### GOAL OF THE EXERCISE
Please echo everything from the line containing "Reading left to right, read" down to the line containing "30: median 2000, box", both of those lines included, without changing them.

### INFORMATION PROVIDED
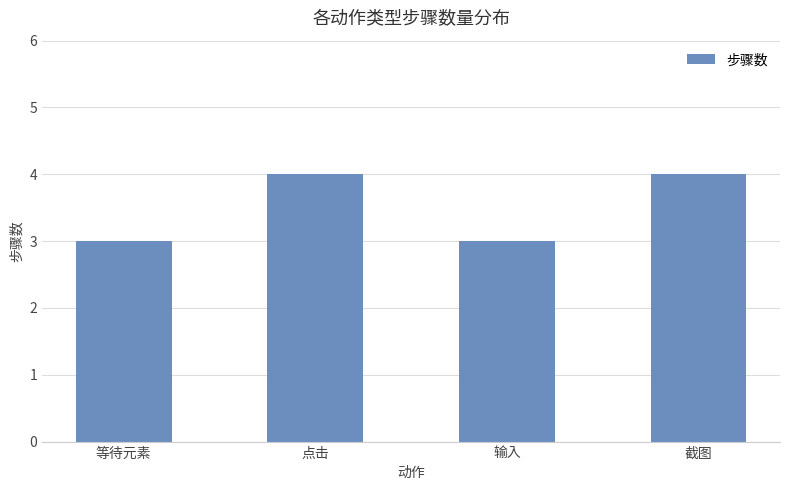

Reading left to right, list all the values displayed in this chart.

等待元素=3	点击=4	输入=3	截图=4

---

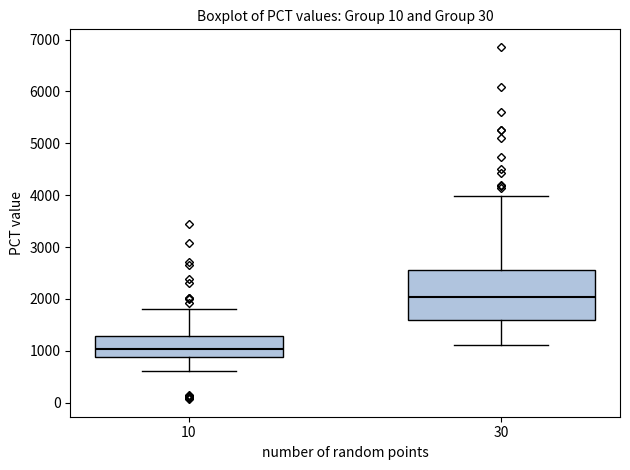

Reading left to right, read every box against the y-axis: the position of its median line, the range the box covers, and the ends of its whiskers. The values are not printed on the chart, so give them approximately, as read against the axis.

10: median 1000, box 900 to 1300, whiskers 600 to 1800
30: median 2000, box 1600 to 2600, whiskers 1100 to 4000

### OUTPUT
Reading left to right, read every box against the y-axis: the position of its median line, the range the box covers, and the ends of its whiskers. The values are not printed on the chart, so give them approximately, as read against the axis.

10: median 1000, box 900 to 1300, whiskers 600 to 1800
30: median 2000, box 1600 to 2600, whiskers 1100 to 4000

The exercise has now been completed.